Task directions: Starting at the beginning of the records and stopping after the line that contains "Reading left to", rewrite those lines with "data set" in place of every "series" and nothing else changed.

Recorded information:
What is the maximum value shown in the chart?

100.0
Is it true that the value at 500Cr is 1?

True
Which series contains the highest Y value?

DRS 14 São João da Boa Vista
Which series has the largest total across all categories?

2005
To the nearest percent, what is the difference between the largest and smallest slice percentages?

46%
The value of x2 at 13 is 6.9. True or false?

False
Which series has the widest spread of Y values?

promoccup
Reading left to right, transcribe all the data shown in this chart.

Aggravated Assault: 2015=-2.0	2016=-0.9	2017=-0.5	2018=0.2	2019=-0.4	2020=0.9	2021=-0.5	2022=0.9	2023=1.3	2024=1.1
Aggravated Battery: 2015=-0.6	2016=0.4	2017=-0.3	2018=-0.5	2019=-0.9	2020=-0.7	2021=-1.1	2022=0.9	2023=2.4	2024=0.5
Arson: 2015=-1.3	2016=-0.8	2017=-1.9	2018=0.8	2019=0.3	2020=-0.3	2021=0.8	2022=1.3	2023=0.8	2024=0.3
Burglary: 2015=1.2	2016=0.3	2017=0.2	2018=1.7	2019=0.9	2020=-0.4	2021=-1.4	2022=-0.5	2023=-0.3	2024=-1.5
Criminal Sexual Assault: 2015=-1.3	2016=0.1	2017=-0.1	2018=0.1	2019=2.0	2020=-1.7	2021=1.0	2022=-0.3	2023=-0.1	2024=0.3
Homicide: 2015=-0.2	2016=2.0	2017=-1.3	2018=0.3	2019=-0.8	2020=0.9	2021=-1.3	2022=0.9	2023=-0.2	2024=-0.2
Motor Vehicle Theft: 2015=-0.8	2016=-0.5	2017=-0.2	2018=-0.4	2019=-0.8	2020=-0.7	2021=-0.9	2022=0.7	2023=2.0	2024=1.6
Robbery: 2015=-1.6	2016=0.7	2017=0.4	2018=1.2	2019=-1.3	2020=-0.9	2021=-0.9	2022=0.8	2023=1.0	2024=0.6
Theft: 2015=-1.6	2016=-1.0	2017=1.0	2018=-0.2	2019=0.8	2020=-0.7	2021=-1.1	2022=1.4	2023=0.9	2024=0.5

Reply to the task:
What is the maximum value shown in the chart?

100.0
Is it true that the value at 500Cr is 1?

True
Which data set contains the highest Y value?

DRS 14 São João da Boa Vista
Which data set has the largest total across all categories?

2005
To the nearest percent, what is the difference between the largest and smallest slice percentages?

46%
The value of x2 at 13 is 6.9. True or false?

False
Which data set has the widest spread of Y values?

promoccup
Reading left to right, transcribe all the data shown in this chart.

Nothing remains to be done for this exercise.